她咽了口唾沫,小声接着道:“臣妹知道,庾氏没落了,娘娘这些年一直想让崔愉过继在庾氏门下。论理,这本是天大的荣耀,臣妹只有欢喜的,可当年那卫……那大司马离京前扬言,吴郡庾氏一门,从此后继无丁,有一个,他便、那什么一个。连我家夫君也受波及,好好一个世袭罔替的二品侯爵,硬是自降到从四品,就因为大司马一句‘若逾四品,崔氏必步庾氏后尘’……娘娘,我膝下就阿愉这一个儿子,豪财与美眷自然很好,可也得有命去享啊。”
小庾氏知道皇后在打什么主意,她是眼看傅娘子不跟太子了,便把主意打到自己的外甥身上,左右不让傅娘子落到别家。真成了事,到时唐家那份儿巨财也落不了崔家,还得被宫里找由头弄去。
可这是容易的事么,唐氏也不是傻的,能看不出其中根底?傅簪缨连一国储君都看不上,又能看上太子的表弟了?
再说,大司马还在京里杵着呢。
小庾氏是真怕那尊佛啊,想当初,他一十五岁少年,手里既没兵又没权,就能硬生生将庾氏满门逼入绝境,她夫君为此,丢了爵位,还险些与她离绝!

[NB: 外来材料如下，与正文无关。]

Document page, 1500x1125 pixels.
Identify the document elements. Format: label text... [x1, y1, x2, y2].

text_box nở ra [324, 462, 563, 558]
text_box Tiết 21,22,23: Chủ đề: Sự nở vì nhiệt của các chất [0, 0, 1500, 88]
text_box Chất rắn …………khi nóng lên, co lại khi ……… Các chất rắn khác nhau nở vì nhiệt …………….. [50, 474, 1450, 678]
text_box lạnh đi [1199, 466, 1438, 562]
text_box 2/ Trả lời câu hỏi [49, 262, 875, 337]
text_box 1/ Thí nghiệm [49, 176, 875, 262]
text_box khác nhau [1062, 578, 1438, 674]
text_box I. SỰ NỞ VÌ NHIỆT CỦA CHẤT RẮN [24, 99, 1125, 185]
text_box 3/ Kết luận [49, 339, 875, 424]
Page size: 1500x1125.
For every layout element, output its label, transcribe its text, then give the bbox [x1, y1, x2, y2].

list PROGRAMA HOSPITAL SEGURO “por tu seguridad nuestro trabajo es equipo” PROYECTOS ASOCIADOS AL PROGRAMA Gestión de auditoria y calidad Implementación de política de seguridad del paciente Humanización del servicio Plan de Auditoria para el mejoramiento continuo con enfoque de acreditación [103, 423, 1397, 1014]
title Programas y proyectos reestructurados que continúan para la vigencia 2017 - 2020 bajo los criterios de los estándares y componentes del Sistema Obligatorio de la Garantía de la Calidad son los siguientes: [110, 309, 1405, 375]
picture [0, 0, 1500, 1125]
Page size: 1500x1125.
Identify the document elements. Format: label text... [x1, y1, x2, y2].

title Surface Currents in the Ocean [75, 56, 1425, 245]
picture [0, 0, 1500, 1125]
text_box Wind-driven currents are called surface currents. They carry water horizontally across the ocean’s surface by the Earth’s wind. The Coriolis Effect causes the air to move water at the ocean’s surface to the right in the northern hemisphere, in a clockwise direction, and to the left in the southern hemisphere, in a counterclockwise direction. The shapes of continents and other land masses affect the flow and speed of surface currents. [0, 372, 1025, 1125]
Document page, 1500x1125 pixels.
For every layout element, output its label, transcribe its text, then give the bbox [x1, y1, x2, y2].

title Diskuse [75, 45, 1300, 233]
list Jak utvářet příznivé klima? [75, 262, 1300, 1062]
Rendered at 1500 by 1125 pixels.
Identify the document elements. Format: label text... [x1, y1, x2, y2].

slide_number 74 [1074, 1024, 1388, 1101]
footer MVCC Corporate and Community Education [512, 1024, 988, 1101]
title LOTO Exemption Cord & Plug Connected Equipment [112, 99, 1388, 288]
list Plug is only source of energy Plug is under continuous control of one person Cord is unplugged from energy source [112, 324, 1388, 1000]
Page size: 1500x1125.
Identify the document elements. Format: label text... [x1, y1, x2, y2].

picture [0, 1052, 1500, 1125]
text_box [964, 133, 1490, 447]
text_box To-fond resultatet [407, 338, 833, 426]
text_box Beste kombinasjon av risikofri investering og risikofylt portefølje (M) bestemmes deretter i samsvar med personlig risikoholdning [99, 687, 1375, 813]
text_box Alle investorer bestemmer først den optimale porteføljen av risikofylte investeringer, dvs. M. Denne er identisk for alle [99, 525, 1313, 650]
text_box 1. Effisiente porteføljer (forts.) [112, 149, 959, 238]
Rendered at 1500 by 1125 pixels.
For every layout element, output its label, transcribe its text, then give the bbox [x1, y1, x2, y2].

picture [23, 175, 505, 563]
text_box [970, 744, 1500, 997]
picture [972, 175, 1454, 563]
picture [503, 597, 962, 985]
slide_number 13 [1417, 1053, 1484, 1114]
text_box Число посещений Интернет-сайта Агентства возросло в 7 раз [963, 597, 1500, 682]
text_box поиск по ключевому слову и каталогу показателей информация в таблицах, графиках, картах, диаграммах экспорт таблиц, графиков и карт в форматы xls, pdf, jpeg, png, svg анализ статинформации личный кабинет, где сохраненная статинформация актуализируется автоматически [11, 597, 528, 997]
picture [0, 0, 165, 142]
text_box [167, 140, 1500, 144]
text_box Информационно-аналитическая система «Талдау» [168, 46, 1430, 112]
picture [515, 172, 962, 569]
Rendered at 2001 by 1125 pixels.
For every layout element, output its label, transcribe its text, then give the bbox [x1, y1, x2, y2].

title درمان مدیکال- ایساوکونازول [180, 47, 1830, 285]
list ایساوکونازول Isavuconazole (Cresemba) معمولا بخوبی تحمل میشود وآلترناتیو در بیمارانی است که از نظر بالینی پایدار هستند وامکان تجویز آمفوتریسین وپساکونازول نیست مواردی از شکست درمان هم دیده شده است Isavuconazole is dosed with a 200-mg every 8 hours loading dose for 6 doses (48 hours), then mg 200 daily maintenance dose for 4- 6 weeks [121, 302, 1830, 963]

而如今,他本事大涨,是既有兵、又有权、又有通天的脾气。听说为了让病中的傅娘子吃上一口冰盏子,他亲自下楼玄,一骑奔西市,领兵十万的大将军踏了鸡毛蒜皮的凡俗地,那得是把人护成了什么样?
就这,小庾氏哪里还敢肖想有的没的,嫌她儿命太长吗?
庾氏冷冷道:“往日求本宫办事时满口殷勤,而今不过略提一提,又未定下,你便左推右托起来。初一,王家在乐游苑办宴,便令阿愉兄妹同去,只是叫阿愉先认一认那丫头,心中存个形影,那卫家竖子就能吃了你不成?”
这般语气,明显已是动怒了。小庾氏不敢再辩驳,却是腹诽:往常为着一个傅簪缨,防外男防得洪水猛兽一般,阿愉还是太子殿下的表弟呢,七岁后就没见过那丫头的面了。现下倒又有说辞。
心中虽不满,面上还要关怀太子几句,“听说太子的头疾这几日又犯了,没根没由的,究竟是什么缘故?”
一提起此事,庾氏便心疼,她若能知道病因,倒还好了,偏偏整座太医署的人都说不出个所以然来。
看着她的焕儿受苦,真比疼在她身上还要难受。
庾皇后疲惫地捏了捏眉心,“你若知晓何处有良医,便荐进来瞧瞧吧。”
消息传到新蕤园里,杜掌柜一听便警惕起来,提醒小娘子提防庾氏姐妹弄鬼。
簪缨对此心里有数,点了点头。却另想起一事,也须提前提防。
她向杜掌柜要来一张南朝的堪舆图,在案上铺展开。
别的都可学,可望着那些弯来绕去的曲线,她真是一点也看不明白,只得问道:“杜伯伯,颖东谯郡在何处?”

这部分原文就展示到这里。